Organizers of the Notre Dame Club of Staten Island, facing a second spring of the Covid-19 pandemic, decided again that canceling the annual springtime Bread of Life (B.O.L.D.) Food Drive was not an option, especially with this year marking its 30th anniversary.

Partner organizations, schools and individuals helped this year’s B.O.L.D. raise more than $45,000 in online donations, 12,000 items of food online and 11,000 items of food by direct collections. (The schools include Catholic and public schools.)

“The food pantries we serve on Staten Island continue to be overwhelmed by requests from people who must use the services of our food banks for the very first time in their life,” Joe Delaney, executive director of B.O.L.D., told Catholic New York last week. 

“We couldn’t just say (this year or last year) that we’re canceling the food drive; we can’t. Because there’s a pandemic and the food pantries that we serve are in more need of food now than ever.”

The Notre Dame Club asked their supporters to donate food online through “You Give Goods.” Cash donations were also requested on “Network for Good.” 

The club also collected food “the old fashioned way,” by receiving donations of non-perishable foods from schools, as well as a “Drive-By Drop Off” food drive in the parking lot of Our Lady of Pity parish, which brought in 4,000 items of food.

The efforts were led by Notre Dame Club member Susan Venditto, who is a parishioner.

“People came to parish Masses and they dropped off the food in the parking lot and then went and attended Mass; so we called it a drive-by dropoff food drive,” Delaney said. “So during the pandemic we had to think of different, unique ways of collecting food.”

Our Lady of Pity also collected nearly $2,700 in cash donations.

Over the past 30 years, B.O.L.D. has collected 1.5 million items of food for 26 Staten Island recipient organizations that serve people in need across Staten Island. One of the largest recipient organizations is Catholic Charities of Staten Island (CCSI), which has served many families and individuals affected by increased food insecurity since the pandemic started.

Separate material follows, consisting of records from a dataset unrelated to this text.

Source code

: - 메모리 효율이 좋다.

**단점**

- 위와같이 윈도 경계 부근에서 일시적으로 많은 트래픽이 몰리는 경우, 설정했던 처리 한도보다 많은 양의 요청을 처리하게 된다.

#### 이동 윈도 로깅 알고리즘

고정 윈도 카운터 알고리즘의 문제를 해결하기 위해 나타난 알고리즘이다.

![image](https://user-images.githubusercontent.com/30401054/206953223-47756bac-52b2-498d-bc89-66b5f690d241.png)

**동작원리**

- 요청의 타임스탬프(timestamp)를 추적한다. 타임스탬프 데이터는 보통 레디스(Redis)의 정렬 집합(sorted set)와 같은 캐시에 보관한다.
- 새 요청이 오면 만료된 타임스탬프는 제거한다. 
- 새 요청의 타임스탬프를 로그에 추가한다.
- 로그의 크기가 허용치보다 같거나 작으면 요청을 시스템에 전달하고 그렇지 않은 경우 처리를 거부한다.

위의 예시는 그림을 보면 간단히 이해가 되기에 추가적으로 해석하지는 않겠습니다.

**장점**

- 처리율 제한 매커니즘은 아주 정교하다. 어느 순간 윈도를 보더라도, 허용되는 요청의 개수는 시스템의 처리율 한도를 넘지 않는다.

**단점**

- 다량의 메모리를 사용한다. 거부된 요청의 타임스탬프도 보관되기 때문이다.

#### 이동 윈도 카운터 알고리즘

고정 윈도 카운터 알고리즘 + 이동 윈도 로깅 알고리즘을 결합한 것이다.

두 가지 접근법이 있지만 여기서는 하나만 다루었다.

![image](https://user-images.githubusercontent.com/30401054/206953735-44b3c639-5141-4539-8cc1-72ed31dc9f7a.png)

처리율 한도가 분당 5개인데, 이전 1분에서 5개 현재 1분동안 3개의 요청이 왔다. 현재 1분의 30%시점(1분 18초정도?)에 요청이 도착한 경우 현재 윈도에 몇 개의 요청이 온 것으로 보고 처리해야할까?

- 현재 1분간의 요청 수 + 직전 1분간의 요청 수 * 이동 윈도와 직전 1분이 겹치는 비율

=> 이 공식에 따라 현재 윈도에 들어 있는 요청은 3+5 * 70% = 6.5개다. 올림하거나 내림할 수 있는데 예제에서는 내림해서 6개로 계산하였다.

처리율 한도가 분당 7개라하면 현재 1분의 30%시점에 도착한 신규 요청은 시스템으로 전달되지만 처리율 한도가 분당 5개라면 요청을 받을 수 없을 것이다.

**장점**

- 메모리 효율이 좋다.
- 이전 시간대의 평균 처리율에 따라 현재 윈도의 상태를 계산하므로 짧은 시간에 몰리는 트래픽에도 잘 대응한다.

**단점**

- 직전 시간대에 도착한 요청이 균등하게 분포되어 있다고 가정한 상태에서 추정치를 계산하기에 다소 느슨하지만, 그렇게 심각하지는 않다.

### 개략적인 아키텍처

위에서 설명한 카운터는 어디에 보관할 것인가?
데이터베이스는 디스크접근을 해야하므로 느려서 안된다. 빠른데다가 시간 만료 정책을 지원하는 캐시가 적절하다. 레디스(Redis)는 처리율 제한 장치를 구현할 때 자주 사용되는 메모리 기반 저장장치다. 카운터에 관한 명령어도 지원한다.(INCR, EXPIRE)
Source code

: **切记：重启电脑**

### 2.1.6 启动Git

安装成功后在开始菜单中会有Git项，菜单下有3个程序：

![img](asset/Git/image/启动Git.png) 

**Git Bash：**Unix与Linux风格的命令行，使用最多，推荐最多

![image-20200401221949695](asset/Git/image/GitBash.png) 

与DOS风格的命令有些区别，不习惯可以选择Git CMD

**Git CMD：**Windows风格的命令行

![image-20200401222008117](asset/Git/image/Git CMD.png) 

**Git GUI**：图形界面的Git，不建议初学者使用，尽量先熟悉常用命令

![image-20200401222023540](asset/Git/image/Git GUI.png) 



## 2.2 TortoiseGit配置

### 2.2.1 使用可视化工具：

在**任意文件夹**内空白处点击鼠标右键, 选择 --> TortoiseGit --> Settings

“It really is a remarkable effort,” said Michelle LaVignera, director of social services for CCSI, of the collaboration that involves her office, the Notre Dame Club of Staten Island and all other groups and persons who make the teamwork truly special. “They even help pack the food and help distribute it with us.”

The Notre Dame Club of Staten Island is made up of alumni of the University of Notre Dame, and family of alums and friends.